____ Provided records

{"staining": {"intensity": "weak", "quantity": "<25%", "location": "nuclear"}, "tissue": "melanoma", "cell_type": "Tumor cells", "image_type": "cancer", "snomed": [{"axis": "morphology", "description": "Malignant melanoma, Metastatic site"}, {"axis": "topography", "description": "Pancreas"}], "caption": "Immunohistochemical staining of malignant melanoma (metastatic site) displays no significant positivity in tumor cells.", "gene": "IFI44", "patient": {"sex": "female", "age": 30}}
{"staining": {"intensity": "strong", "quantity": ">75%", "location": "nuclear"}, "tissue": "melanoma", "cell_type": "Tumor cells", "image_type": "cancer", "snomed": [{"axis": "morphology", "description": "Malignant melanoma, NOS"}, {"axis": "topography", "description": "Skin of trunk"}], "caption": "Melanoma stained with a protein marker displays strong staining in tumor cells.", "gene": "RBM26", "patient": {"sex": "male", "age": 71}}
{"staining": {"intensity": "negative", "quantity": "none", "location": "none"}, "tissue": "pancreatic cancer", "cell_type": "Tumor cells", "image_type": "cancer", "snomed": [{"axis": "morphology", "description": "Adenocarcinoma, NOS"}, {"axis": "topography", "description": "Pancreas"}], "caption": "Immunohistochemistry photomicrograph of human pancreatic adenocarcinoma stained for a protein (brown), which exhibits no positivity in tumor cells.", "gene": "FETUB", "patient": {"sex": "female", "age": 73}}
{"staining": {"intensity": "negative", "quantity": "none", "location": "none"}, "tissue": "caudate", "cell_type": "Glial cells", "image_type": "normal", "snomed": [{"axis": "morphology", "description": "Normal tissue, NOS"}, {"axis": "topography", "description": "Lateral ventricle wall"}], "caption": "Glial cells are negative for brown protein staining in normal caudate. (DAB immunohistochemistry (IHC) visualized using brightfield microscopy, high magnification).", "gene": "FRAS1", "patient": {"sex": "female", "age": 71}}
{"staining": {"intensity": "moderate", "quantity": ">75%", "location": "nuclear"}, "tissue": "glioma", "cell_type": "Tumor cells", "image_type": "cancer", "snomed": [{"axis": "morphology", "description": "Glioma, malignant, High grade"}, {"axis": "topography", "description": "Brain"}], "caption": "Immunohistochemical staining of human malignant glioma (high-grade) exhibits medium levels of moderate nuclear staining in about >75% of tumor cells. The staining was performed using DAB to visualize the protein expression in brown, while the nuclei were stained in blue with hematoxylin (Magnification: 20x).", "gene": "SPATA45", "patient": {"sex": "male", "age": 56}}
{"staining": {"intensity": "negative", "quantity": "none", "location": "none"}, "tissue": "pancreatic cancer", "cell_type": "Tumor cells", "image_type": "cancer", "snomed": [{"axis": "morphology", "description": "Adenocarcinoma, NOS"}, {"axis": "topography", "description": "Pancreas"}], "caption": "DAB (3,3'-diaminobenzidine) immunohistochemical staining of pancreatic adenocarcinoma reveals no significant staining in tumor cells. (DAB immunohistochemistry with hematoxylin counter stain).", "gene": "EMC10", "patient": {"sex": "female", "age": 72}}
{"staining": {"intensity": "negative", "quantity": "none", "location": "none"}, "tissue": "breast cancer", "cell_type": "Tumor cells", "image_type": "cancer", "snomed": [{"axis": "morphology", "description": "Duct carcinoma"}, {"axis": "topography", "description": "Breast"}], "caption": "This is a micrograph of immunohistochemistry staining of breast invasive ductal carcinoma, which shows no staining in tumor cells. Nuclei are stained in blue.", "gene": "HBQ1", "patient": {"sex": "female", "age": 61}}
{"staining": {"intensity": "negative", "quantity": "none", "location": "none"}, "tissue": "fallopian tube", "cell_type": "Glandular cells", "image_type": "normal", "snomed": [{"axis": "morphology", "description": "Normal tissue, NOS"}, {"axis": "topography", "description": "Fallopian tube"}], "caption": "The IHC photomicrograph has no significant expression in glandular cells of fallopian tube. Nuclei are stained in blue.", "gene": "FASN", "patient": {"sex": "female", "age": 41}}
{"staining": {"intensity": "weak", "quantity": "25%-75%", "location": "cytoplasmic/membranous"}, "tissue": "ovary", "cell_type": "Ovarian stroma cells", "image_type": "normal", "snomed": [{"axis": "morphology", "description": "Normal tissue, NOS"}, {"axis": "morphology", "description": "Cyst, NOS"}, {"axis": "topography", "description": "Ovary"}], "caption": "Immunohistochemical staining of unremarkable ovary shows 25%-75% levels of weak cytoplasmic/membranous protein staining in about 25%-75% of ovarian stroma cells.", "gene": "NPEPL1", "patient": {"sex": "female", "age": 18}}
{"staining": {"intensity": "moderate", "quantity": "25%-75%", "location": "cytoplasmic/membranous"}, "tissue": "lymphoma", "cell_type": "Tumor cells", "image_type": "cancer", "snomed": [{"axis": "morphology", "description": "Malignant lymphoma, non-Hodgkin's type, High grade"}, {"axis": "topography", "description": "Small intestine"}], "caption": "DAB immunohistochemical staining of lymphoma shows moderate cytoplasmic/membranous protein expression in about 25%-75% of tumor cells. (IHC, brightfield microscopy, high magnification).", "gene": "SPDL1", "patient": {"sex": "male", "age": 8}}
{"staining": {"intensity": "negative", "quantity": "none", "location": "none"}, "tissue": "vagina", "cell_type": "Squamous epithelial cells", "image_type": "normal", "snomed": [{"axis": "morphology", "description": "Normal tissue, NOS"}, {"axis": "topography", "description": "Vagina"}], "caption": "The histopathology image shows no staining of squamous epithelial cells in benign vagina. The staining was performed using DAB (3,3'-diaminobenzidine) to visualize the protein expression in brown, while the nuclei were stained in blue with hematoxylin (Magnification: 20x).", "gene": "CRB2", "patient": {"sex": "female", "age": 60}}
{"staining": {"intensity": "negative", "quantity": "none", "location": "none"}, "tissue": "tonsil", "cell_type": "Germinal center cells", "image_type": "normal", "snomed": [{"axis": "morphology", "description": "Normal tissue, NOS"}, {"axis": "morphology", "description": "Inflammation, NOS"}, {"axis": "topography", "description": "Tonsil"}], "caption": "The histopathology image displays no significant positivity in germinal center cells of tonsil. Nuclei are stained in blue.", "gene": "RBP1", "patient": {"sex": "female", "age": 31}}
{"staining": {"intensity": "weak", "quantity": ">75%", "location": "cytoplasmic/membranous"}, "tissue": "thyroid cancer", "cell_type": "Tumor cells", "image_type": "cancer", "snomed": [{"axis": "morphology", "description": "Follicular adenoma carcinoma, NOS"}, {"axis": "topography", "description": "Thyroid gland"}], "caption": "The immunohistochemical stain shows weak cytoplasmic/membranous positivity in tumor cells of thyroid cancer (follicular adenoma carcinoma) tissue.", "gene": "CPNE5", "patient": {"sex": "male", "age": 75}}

________

### [Exercise]
Output each entry exactly. Leave none out.

### [Worked solution]
{"staining": {"intensity": "weak", "quantity": "<25%", "location": "nuclear"}, "tissue": "melanoma", "cell_type": "Tumor cells", "image_type": "cancer", "snomed": [{"axis": "morphology", "description": "Malignant melanoma, Metastatic site"}, {"axis": "topography", "description": "Pancreas"}], "caption": "Immunohistochemical staining of malignant melanoma (metastatic site) displays no significant positivity in tumor cells.", "gene": "IFI44", "patient": {"sex": "female", "age": 30}}
{"staining": {"intensity": "strong", "quantity": ">75%", "location": "nuclear"}, "tissue": "melanoma", "cell_type": "Tumor cells", "image_type": "cancer", "snomed": [{"axis": "morphology", "description": "Malignant melanoma, NOS"}, {"axis": "topography", "description": "Skin of trunk"}], "caption": "Melanoma stained with a protein marker displays strong staining in tumor cells.", "gene": "RBM26", "patient": {"sex": "male", "age": 71}}
{"staining": {"intensity": "negative", "quantity": "none", "location": "none"}, "tissue": "pancreatic cancer", "cell_type": "Tumor cells", "image_type": "cancer", "snomed": [{"axis": "morphology", "description": "Adenocarcinoma, NOS"}, {"axis": "topography", "description": "Pancreas"}], "caption": "Immunohistochemistry photomicrograph of human pancreatic adenocarcinoma stained for a protein (brown), which exhibits no positivity in tumor cells.", "gene": "FETUB", "patient": {"sex": "female", "age": 73}}
{"staining": {"intensity": "negative", "quantity": "none", "location": "none"}, "tissue": "caudate", "cell_type": "Glial cells", "image_type": "normal", "snomed": [{"axis": "morphology", "description": "Normal tissue, NOS"}, {"axis": "topography", "description": "Lateral ventricle wall"}], "caption": "Glial cells are negative for brown protein staining in normal caudate. (DAB immunohistochemistry (IHC) visualized using brightfield microscopy, high magnification).", "gene": "FRAS1", "patient": {"sex": "female", "age": 71}}
{"staining": {"intensity": "moderate", "quantity": ">75%", "location": "nuclear"}, "tissue": "glioma", "cell_type": "Tumor cells", "image_type": "cancer", "snomed": [{"axis": "morphology", "description": "Glioma, malignant, High grade"}, {"axis": "topography", "description": "Brain"}], "caption": "Immunohistochemical staining of human malignant glioma (high-grade) exhibits medium levels of moderate nuclear staining in about >75% of tumor cells. The staining was performed using DAB to visualize the protein expression in brown, while the nuclei were stained in blue with hematoxylin (Magnification: 20x).", "gene": "SPATA45", "patient": {"sex": "male", "age": 56}}
{"staining": {"intensity": "negative", "quantity": "none", "location": "none"}, "tissue": "pancreatic cancer", "cell_type": "Tumor cells", "image_type": "cancer", "snomed": [{"axis": "morphology", "description": "Adenocarcinoma, NOS"}, {"axis": "topography", "description": "Pancreas"}], "caption": "DAB (3,3'-diaminobenzidine) immunohistochemical staining of pancreatic adenocarcinoma reveals no significant staining in tumor cells. (DAB immunohistochemistry with hematoxylin counter stain).", "gene": "EMC10", "patient": {"sex": "female", "age": 72}}
{"staining": {"intensity": "negative", "quantity": "none", "location": "none"}, "tissue": "breast cancer", "cell_type": "Tumor cells", "image_type": "cancer", "snomed": [{"axis": "morphology", "description": "Duct carcinoma"}, {"axis": "topography", "description": "Breast"}], "caption": "This is a micrograph of immunohistochemistry staining of breast invasive ductal carcinoma, which shows no staining in tumor cells. Nuclei are stained in blue.", "gene": "HBQ1", "patient": {"sex": "female", "age": 61}}
{"staining": {"intensity": "negative", "quantity": "none", "location": "none"}, "tissue": "fallopian tube", "cell_type": "Glandular cells", "image_type": "normal", "snomed": [{"axis": "morphology", "description": "Normal tissue, NOS"}, {"axis": "topography", "description": "Fallopian tube"}], "caption": "The IHC photomicrograph has no significant expression in glandular cells of fallopian tube. Nuclei are stained in blue.", "gene": "FASN", "patient": {"sex": "female", "age": 41}}
{"staining": {"intensity": "weak", "quantity": "25%-75%", "location": "cytoplasmic/membranous"}, "tissue": "ovary", "cell_type": "Ovarian stroma cells", "image_type": "normal", "snomed": [{"axis": "morphology", "description": "Normal tissue, NOS"}, {"axis": "morphology", "description": "Cyst, NOS"}, {"axis": "topography", "description": "Ovary"}], "caption": "Immunohistochemical staining of unremarkable ovary shows 25%-75% levels of weak cytoplasmic/membranous protein staining in about 25%-75% of ovarian stroma cells.", "gene": "NPEPL1", "patient": {"sex": "female", "age": 18}}
{"staining": {"intensity": "moderate", "quantity": "25%-75%", "location": "cytoplasmic/membranous"}, "tissue": "lymphoma", "cell_type": "Tumor cells", "image_type": "cancer", "snomed": [{"axis": "morphology", "description": "Malignant lymphoma, non-Hodgkin's type, High grade"}, {"axis": "topography", "description": "Small intestine"}], "caption": "DAB immunohistochemical staining of lymphoma shows moderate cytoplasmic/membranous protein expression in about 25%-75% of tumor cells. (IHC, brightfield microscopy, high magnification).", "gene": "SPDL1", "patient": {"sex": "male", "age": 8}}
{"staining": {"intensity": "negative", "quantity": "none", "location": "none"}, "tissue": "vagina", "cell_type": "Squamous epithelial cells", "image_type": "normal", "snomed": [{"axis": "morphology", "description": "Normal tissue, NOS"}, {"axis": "topography", "description": "Vagina"}], "caption": "The histopathology image shows no staining of squamous epithelial cells in benign vagina. The staining was performed using DAB (3,3'-diaminobenzidine) to visualize the protein expression in brown, while the nuclei were stained in blue with hematoxylin (Magnification: 20x).", "gene": "CRB2", "patient": {"sex": "female", "age": 60}}
{"staining": {"intensity": "negative", "quantity": "none", "location": "none"}, "tissue": "tonsil", "cell_type": "Germinal center cells", "image_type": "normal", "snomed": [{"axis": "morphology", "description": "Normal tissue, NOS"}, {"axis": "morphology", "description": "Inflammation, NOS"}, {"axis": "topography", "description": "Tonsil"}], "caption": "The histopathology image displays no significant positivity in germinal center cells of tonsil. Nuclei are stained in blue.", "gene": "RBP1", "patient": {"sex": "female", "age": 31}}
{"staining": {"intensity": "weak", "quantity": ">75%", "location": "cytoplasmic/membranous"}, "tissue": "thyroid cancer", "cell_type": "Tumor cells", "image_type": "cancer", "snomed": [{"axis": "morphology", "description": "Follicular adenoma carcinoma, NOS"}, {"axis": "topography", "description": "Thyroid gland"}], "caption": "The immunohistochemical stain shows weak cytoplasmic/membranous positivity in tumor cells of thyroid cancer (follicular adenoma carcinoma) tissue.", "gene": "CPNE5", "patient": {"sex": "male", "age": 75}}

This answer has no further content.